> Supplied records
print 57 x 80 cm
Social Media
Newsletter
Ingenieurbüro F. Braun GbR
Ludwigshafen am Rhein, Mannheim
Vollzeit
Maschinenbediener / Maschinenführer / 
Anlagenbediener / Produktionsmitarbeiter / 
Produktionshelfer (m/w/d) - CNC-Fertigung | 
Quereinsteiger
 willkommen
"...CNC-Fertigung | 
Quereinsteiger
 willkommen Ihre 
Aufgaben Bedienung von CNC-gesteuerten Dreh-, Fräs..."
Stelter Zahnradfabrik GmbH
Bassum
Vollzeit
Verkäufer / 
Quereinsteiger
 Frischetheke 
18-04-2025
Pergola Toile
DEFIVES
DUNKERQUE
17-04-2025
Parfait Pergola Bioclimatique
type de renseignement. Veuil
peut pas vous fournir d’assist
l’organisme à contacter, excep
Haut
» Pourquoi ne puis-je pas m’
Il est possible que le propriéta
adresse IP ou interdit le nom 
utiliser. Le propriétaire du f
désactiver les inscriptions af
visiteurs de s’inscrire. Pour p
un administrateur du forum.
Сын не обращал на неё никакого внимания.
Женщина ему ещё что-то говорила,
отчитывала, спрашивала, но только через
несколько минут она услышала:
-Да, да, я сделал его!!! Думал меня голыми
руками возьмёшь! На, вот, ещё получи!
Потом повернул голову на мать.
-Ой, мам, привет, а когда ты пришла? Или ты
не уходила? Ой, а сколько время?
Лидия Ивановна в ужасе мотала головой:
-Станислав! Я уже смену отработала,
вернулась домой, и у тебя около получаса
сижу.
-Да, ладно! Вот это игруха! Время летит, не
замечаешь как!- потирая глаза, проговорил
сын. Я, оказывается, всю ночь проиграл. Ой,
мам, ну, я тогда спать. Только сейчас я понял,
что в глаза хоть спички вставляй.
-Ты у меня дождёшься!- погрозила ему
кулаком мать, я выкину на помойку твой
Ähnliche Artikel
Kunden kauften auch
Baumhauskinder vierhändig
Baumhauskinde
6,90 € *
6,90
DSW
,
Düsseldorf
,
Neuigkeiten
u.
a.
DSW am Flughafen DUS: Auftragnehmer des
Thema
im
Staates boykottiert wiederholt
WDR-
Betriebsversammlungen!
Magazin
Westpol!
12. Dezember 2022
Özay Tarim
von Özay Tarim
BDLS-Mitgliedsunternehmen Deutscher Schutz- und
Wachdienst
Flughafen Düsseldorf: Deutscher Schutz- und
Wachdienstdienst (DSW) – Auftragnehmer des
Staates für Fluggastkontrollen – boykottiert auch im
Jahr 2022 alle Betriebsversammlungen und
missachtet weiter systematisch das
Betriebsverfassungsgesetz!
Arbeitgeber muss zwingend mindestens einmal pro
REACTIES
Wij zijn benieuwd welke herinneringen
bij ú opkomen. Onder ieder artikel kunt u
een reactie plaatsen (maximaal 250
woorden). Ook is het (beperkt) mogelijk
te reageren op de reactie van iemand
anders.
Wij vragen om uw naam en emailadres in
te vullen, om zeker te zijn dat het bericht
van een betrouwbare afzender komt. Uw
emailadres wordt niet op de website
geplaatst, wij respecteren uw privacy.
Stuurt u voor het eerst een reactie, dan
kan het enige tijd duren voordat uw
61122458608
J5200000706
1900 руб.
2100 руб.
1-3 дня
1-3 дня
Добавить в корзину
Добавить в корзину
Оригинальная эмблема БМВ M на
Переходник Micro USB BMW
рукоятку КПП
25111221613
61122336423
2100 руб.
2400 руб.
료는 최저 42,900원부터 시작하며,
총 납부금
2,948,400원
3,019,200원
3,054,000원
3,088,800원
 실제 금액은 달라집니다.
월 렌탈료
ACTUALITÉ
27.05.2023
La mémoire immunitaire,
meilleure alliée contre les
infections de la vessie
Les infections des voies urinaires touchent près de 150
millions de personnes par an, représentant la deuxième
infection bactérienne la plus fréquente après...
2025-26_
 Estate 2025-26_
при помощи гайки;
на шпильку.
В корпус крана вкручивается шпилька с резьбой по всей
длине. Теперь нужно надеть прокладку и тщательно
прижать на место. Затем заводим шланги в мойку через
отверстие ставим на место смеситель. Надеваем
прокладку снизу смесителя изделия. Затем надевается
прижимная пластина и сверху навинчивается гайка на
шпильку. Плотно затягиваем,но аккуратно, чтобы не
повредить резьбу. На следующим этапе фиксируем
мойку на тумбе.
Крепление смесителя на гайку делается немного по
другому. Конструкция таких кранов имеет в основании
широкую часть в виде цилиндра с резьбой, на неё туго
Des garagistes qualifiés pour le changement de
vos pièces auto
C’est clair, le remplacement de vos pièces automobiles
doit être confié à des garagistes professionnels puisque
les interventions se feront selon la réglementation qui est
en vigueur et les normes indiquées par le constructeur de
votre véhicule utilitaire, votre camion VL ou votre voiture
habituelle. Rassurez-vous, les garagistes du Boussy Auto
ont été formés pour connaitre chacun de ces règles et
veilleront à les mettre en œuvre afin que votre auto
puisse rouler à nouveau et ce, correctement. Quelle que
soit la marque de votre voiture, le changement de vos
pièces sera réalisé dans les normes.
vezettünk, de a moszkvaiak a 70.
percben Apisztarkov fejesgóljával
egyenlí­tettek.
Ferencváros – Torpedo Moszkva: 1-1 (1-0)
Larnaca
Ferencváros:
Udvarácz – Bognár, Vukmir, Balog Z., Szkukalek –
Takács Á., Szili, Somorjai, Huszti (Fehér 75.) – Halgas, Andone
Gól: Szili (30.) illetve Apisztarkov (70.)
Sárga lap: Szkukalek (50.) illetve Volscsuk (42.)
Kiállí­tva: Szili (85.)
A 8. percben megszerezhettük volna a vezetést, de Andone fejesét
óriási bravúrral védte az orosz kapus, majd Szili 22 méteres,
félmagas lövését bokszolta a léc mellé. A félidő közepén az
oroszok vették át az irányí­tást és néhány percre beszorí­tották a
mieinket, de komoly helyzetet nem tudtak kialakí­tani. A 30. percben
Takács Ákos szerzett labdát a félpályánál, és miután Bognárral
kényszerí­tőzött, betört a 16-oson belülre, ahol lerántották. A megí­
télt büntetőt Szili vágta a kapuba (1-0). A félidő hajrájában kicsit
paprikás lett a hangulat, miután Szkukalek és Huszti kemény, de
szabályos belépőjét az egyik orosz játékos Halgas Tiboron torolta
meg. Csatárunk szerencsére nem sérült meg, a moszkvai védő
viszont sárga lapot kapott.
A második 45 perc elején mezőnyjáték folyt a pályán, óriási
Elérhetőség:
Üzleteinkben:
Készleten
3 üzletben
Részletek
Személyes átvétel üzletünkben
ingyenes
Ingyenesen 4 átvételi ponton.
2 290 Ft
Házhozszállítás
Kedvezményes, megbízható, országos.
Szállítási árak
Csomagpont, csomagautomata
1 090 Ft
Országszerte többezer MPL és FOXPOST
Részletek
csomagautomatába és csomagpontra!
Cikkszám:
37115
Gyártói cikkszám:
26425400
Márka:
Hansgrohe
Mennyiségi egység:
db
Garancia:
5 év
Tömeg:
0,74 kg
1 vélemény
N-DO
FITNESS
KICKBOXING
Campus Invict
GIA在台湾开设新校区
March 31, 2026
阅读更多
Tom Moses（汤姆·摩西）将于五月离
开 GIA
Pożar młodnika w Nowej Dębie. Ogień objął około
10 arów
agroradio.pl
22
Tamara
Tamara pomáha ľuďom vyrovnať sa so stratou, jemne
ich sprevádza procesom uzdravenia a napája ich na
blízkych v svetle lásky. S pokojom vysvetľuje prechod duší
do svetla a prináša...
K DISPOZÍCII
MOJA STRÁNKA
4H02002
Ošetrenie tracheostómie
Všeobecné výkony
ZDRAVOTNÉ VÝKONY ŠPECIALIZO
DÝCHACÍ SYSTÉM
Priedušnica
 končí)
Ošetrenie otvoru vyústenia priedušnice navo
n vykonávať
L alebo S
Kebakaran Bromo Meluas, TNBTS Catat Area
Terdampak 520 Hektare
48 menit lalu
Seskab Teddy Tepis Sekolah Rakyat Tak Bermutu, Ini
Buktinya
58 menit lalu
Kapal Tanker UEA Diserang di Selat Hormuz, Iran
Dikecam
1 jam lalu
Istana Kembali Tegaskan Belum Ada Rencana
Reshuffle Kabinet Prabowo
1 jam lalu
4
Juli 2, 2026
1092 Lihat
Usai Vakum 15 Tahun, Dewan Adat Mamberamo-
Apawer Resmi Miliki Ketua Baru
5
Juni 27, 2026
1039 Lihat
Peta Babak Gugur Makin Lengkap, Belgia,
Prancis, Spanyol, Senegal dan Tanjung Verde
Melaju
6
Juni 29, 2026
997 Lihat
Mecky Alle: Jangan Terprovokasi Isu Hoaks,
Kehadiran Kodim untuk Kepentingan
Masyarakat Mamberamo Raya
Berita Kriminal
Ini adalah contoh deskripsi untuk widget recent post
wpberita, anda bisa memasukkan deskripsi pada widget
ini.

> What you need to do
Repeat the lines of the items above word for word, starting from the very first line and stopping after the line that contains "несколько минут она".

> Answer section
print 57 x 80 cm
Social Media
Newsletter
Ingenieurbüro F. Braun GbR
Ludwigshafen am Rhein, Mannheim
Vollzeit
Maschinenbediener / Maschinenführer / 
Anlagenbediener / Produktionsmitarbeiter / 
Produktionshelfer (m/w/d) - CNC-Fertigung | 
Quereinsteiger
 willkommen
"...CNC-Fertigung | 
Quereinsteiger
 willkommen Ihre 
Aufgaben Bedienung von CNC-gesteuerten Dreh-, Fräs..."
Stelter Zahnradfabrik GmbH
Bassum
Vollzeit
Verkäufer / 
Quereinsteiger
 Frischetheke 
18-04-2025
Pergola Toile
DEFIVES
DUNKERQUE
17-04-2025
Parfait Pergola Bioclimatique
type de renseignement. Veuil
peut pas vous fournir d’assist
l’organisme à contacter, excep
Haut
» Pourquoi ne puis-je pas m’
Il est possible que le propriéta
adresse IP ou interdit le nom 
utiliser. Le propriétaire du f
désactiver les inscriptions af
visiteurs de s’inscrire. Pour p
un administrateur du forum.
Сын не обращал на неё никакого внимания.
Женщина ему ещё что-то говорила,
отчитывала, спрашивала, но только через
несколько минут она услышала:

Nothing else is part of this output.